Василий Фомич, с шумом выдохнув из широкой груди воздух, навалился на спинку стула и прежним добродушно ироническим тоном заговорил:
— Да, дела… Не сладкая она, председательская жизнь, верно? А ты, небось, когда ехал сюда, думал: раз-два и в дамки. Признайся, были такие думки?
— Нет, когда ехал, таких мыслей не было, а вот раньше были. Казалось, как же это так: директива есть, указания тоже, все расписано и разжевано, а отстающие колхозы еще не вывелись. Чем там председатели думают? Уж, кажется, теперь у них все есть — и права, и огромная помощь государства, и современная техника. Ну, а теперь я понял: есть-то оно есть, да надо с умом всем этим воспользоваться. А это — ох, как не просто.
— В том-то и суть, браток, — тряхнул бритой головой Василий Фомич. — Иной туда-сюда мечется, сна ему нет, на вид будто уж деловитее председателя не бывало, а глянешь кругом — прорех полно. Знавал я одного такого. И заботливый, и дело любил, и честный на все сто, а чего-то ему не хватало. А все потому, что за всякую мелочь хватался сам, вперед заглядывать не умел. Да и то сказать, Антон Иванович, хоть и простым кажется наше крестьянское дело, а фактически оно очень даже сложное. Завод, к примеру, под крышей находится, гудок у него есть, машины на ходу, продукция известная — следи, чтоб все в норме шло, а ежели заминка случилась — сейчас же тебе звонок и тут уж не зевай…
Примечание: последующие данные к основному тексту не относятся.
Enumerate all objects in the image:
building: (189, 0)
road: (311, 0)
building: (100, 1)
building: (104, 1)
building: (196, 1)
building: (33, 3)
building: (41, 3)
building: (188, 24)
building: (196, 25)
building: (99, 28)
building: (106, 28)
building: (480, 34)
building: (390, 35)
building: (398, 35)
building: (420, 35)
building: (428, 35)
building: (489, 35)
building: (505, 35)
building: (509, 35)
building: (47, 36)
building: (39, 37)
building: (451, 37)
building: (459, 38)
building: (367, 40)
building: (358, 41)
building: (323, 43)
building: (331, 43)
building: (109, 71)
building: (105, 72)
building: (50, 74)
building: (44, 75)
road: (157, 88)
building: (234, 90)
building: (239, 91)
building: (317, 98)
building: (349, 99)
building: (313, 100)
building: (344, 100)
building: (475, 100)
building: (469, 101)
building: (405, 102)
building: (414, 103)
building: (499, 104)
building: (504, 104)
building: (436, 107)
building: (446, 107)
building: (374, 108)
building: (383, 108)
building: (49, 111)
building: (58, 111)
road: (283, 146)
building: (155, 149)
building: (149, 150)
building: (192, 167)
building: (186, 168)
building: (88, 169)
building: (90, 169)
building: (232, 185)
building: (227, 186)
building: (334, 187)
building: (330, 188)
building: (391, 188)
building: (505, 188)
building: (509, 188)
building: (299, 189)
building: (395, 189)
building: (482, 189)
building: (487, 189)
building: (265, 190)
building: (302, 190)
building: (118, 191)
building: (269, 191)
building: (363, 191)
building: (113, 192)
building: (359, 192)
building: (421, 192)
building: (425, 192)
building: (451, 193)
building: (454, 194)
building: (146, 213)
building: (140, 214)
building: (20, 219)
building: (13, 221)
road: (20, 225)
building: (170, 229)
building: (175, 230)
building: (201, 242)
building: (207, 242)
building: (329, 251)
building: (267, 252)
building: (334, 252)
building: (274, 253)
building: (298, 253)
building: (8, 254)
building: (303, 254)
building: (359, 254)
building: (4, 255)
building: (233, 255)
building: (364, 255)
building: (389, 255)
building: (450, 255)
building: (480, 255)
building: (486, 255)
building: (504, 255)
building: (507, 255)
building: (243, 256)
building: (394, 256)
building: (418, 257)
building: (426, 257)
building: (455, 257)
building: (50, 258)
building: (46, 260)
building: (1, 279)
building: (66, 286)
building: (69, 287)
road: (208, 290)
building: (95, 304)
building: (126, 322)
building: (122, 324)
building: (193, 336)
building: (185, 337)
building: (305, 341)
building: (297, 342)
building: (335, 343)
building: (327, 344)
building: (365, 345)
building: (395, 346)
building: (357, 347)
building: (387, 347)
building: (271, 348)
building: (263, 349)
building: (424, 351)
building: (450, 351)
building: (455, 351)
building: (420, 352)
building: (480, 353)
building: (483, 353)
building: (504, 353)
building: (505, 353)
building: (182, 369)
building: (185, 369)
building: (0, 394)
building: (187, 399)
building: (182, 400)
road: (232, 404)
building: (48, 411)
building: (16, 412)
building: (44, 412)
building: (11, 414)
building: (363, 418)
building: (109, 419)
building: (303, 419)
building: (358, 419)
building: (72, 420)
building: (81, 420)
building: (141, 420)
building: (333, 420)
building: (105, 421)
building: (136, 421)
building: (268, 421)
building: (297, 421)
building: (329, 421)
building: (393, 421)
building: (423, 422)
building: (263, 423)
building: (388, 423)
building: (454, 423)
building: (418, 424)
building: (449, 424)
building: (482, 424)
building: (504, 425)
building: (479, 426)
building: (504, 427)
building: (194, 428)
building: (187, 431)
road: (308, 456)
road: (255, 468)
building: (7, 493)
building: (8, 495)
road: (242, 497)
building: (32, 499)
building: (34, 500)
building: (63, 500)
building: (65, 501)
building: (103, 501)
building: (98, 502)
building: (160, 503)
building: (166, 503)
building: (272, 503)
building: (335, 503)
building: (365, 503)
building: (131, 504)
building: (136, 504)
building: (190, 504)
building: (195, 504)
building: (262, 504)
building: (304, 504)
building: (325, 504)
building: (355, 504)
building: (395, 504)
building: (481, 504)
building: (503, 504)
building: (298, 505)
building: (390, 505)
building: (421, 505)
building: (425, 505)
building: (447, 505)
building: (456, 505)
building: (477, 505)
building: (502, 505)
— Все это, конечно, тоже не просто, Василий Фомич, — возразил Бескуров. — Даже куда сложнее, чем у нас. Недаром там трудятся люди с высшим образованием и высококвалифицированные рабочие.
— Неплохо бы и нам с тобой иметь высшее образование, да так оно и будет в скором времени, — уверенно сказал Лобанцев. — Я не говорю, что на заводе легко, да уж больно много разных каверз в нашем-то деле, прямо беда. Скажем, ты планируешь пшеницу к такому-то числу посеять, а тут тебе бац! — ливень на три дня. Или трактор поломался… А то придешь в контору, и тут тебе сразу сто вопросов надо решить — со льном, с хлебом, с авансами, с кредиторами да с дебиторами, а иногда и с коровой, у которой роды неправильные. Но и это еще не беда, а вот беда, когда твои указания не выполняются… Ведь как у нас иногда бывает? Приезжает, допустим, Комаров и спрашивает у председателя: почему, дескать, то-то и то-то до сих пор не сделано? А он этак спокойненько отвечает: так, мол, и так, указания мною давались, решение правления было, да вот бригадиры у нас, знаете, такие… опять подвели… Ох, и дает Василий Васильевич жару за подобные «указания». Не дай и не приведи…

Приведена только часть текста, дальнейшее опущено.